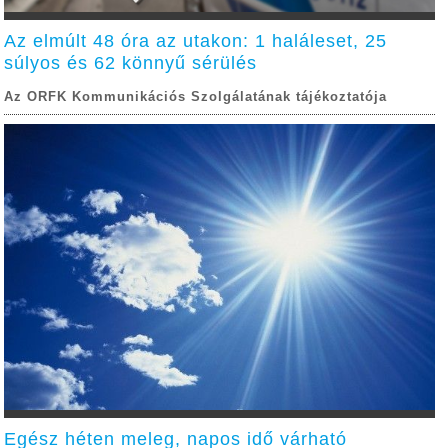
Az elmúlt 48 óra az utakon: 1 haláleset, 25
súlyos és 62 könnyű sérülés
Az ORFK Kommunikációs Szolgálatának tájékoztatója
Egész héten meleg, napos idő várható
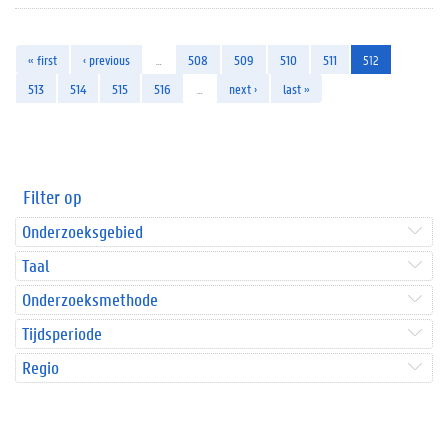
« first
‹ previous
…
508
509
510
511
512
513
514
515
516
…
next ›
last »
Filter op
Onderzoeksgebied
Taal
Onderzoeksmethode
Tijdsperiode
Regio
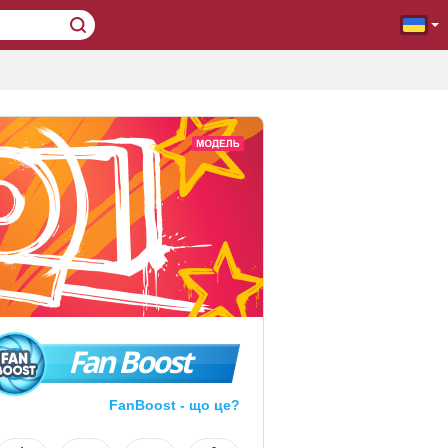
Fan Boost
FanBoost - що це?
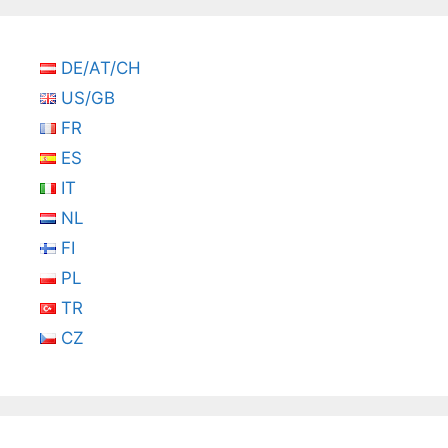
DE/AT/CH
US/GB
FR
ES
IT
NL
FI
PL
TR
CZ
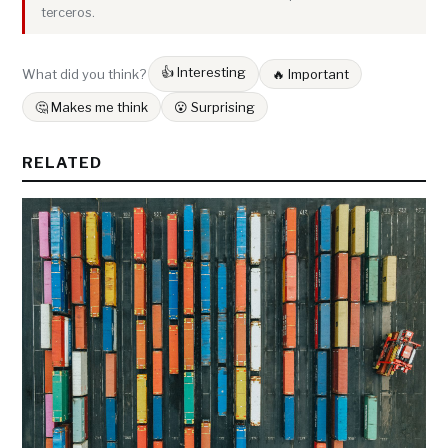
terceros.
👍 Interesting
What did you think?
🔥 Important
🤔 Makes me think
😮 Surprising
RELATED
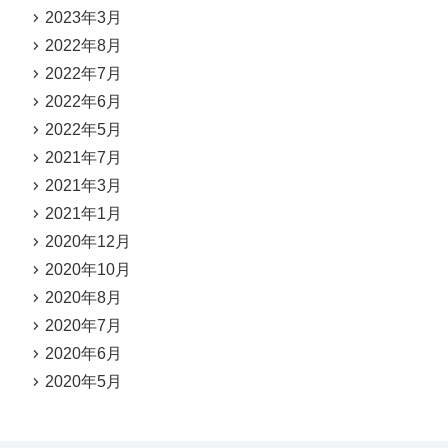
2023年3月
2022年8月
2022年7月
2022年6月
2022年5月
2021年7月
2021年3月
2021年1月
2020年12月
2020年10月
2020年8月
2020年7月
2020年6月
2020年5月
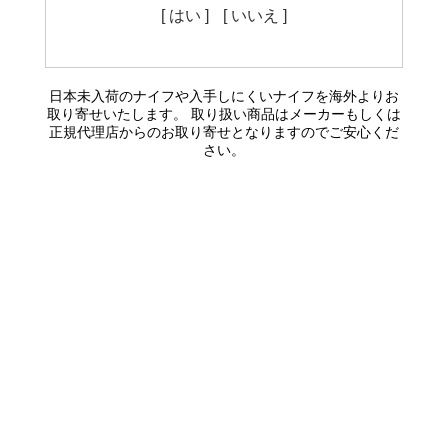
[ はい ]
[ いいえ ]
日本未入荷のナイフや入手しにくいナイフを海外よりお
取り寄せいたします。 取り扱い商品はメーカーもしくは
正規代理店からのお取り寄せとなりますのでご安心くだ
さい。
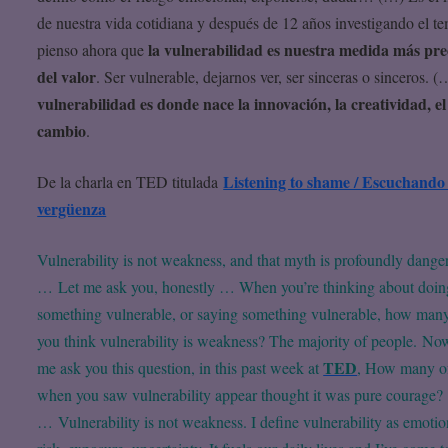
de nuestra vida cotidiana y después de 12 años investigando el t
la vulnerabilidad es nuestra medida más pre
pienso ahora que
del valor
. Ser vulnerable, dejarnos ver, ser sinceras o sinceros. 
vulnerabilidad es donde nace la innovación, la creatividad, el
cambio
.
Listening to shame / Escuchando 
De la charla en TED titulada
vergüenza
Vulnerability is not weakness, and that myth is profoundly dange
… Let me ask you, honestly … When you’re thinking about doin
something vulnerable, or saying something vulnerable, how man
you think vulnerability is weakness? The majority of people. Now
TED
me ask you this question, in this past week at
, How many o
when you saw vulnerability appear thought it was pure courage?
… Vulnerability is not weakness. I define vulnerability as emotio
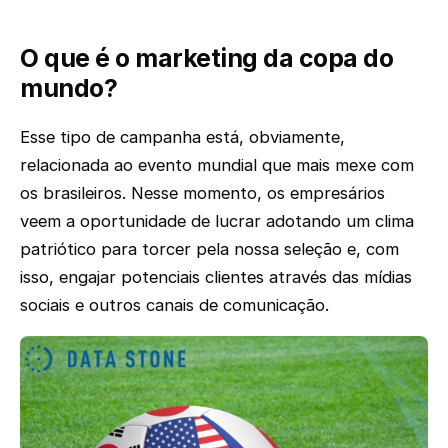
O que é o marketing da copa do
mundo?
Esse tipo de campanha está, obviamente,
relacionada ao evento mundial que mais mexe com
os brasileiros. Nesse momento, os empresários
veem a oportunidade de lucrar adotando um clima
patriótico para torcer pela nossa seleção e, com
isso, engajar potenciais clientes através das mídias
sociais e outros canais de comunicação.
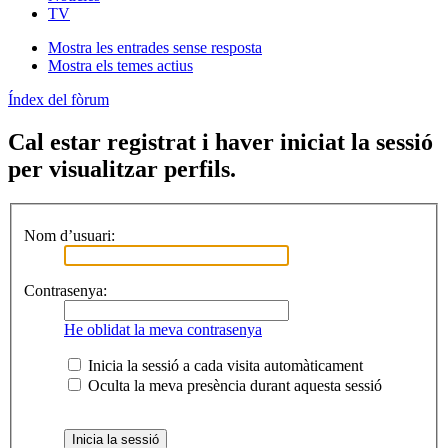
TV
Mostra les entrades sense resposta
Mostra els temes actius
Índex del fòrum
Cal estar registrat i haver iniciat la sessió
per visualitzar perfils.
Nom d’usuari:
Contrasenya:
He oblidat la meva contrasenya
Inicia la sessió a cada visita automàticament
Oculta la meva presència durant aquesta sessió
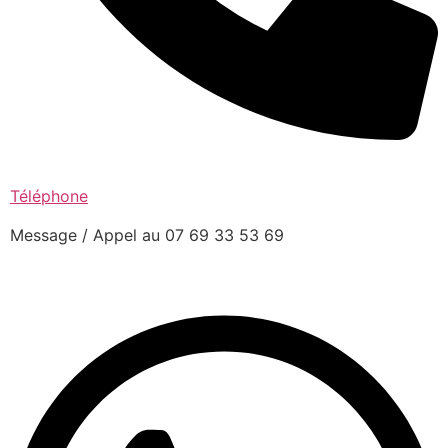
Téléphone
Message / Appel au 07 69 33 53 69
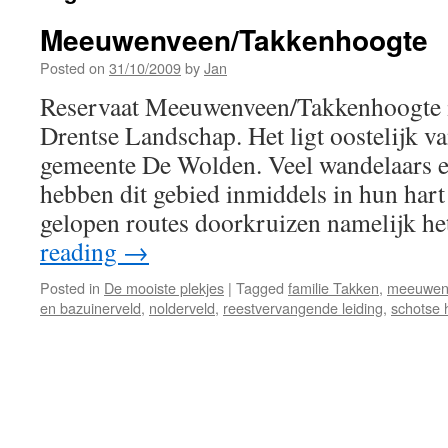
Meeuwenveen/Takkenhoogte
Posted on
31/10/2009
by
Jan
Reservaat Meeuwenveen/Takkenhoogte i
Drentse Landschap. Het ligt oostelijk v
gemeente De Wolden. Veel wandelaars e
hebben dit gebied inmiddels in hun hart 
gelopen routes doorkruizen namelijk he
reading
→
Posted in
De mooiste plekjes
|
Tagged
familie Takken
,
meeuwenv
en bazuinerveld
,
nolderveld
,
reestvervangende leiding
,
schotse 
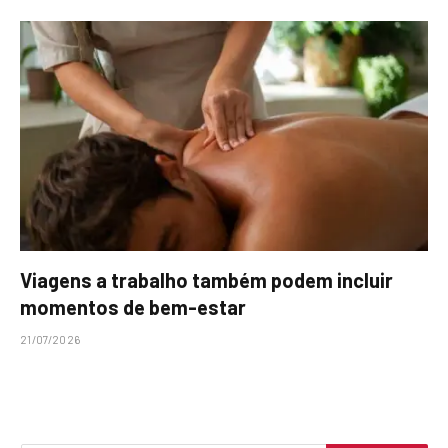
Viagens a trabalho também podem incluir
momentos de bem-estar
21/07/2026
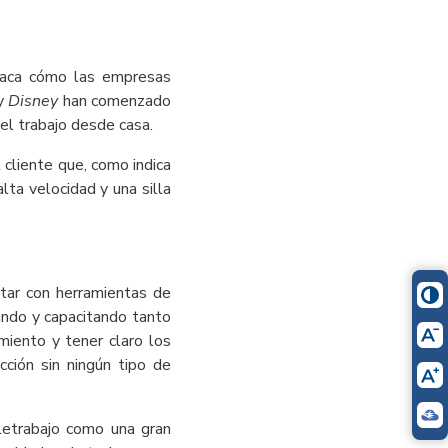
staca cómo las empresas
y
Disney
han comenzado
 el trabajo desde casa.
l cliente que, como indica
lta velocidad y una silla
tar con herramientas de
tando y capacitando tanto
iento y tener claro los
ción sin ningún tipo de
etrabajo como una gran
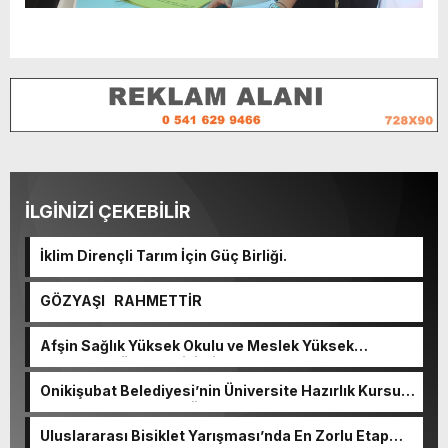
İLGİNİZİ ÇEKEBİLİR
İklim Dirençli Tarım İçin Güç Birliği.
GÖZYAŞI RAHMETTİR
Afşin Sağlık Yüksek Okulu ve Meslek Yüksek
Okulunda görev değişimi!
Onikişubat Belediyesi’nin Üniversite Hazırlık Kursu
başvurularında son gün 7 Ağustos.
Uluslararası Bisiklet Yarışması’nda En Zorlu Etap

■ Required action ■
Give back the whole listing exactly as it stands. Drop every picture.

■ Answer space ■
Az elmúlt 48 óra az utakon: 1 haláleset, 25
súlyos és 62 könnyű sérülés
Az ORFK Kommunikációs Szolgálatának tájékoztatója
Egész héten meleg, napos idő várható
« first
‹ previous
…
508
509
510
511
512
513
514
515
516
…
next ›
last »
Filter op
Onderzoeksgebied
Taal
Onderzoeksmethode
Tijdsperiode
Regio
Fan Boost
FanBoost - що це?
DE/AT/CH
US/GB
FR
ES
IT
NL
FI
PL
TR
CZ
terceros.
👍 Interesting
What did you think?
🔥 Important
🤔 Makes me think
😮 Surprising
RELATED
2023年3月
2022年8月
2022年7月
2022年6月
2022年5月
2021年7月
2021年3月
2021年1月
2020年12月
2020年10月
2020年8月
2020年7月
2020年6月
2020年5月
[ はい ]
[ いいえ ]
日本未入荷のナイフや入手しにくいナイフを海外よりお
取り寄せいたします。 取り扱い商品はメーカーもしくは
正規代理店からのお取り寄せとなりますのでご安心くだ
さい。
de nuestra vida cotidiana y después de 12 años investigando el t
la vulnerabilidad es nuestra medida más pre
pienso ahora que
del valor
. Ser vulnerable, dejarnos ver, ser sinceras o sinceros. 
vulnerabilidad es donde nace la innovación, la creatividad, el
cambio
.
Listening to shame / Escuchando 
De la charla en TED titulada
vergüenza
Vulnerability is not weakness, and that myth is profoundly dange
… Let me ask you, honestly … When you’re thinking about doin
something vulnerable, or saying something vulnerable, how man
you think vulnerability is weakness? The majority of people. Now
TED
me ask you this question, in this past week at
, How many o
when you saw vulnerability appear thought it was pure courage?
… Vulnerability is not weakness. I define vulnerability as emotio
O que é o marketing da copa do
mundo?
Esse tipo de campanha está, obviamente,
relacionada ao evento mundial que mais mexe com
os brasileiros. Nesse momento, os empresários
veem a oportunidade de lucrar adotando um clima
patriótico para torcer pela nossa seleção e, com
isso, engajar potenciais clientes através das mídias
sociais e outros canais de comunicação.
TV
Mostra les entrades sense resposta
Mostra els temes actius
Índex del fòrum
Cal estar registrat i haver iniciat la sessió
per visualitzar perfils.
Nom d’usuari:
Contrasenya:
He oblidat la meva contrasenya
Inicia la sessió a cada visita automàticament
Oculta la meva presència durant aquesta sessió
Téléphone
Message / Appel au 07 69 33 53 69
Meeuwenveen/Takkenhoogte
Posted on
31/10/2009
by
Jan
Reservaat Meeuwenveen/Takkenhoogte i
Drentse Landschap. Het ligt oostelijk v
gemeente De Wolden. Veel wandelaars e
hebben dit gebied inmiddels in hun hart 
gelopen routes doorkruizen namelijk he
reading
→
Posted in
De mooiste plekjes
|
Tagged
familie Takken
,
meeuwenv
en bazuinerveld
,
nolderveld
,
reestvervangende leiding
,
schotse 
Viagens a trabalho também podem incluir
momentos de bem-estar
21/07/2026
staca cómo las empresas
y
Disney
han comenzado
 el trabajo desde casa.
l cliente que, como indica
lta velocidad y una silla
tar con herramientas de
tando y capacitando tanto
iento y tener claro los
ción sin ningún tipo de
etrabajo como una gran
İLGİNİZİ ÇEKEBİLİR
İklim Dirençli Tarım İçin Güç Birliği.
GÖZYAŞI RAHMETTİR
Afşin Sağlık Yüksek Okulu ve Meslek Yüksek
Okulunda görev değişimi!
Onikişubat Belediyesi’nin Üniversite Hazırlık Kursu
başvurularında son gün 7 Ağustos.
Uluslararası Bisiklet Yarışması’nda En Zorlu Etap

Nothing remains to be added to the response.